::: DATA EXCERPTS :::
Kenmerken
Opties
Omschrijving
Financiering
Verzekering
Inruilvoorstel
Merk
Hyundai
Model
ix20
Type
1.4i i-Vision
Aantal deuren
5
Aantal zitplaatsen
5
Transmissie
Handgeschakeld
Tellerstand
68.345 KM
:::
::: DATA EXCERPTS :::
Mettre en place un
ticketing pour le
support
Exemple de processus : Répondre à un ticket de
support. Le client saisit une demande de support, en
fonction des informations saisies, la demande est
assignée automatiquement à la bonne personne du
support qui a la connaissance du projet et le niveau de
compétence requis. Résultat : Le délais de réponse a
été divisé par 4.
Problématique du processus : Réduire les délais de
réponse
:::
▶ [WORK REQUEST]:
Copy each line from the entries above that has the word "délais" in it.

▶ [EXERCISE OUTPUT]:
compétence requis. Résultat : Le délais de réponse a
Problématique du processus : Réduire les délais de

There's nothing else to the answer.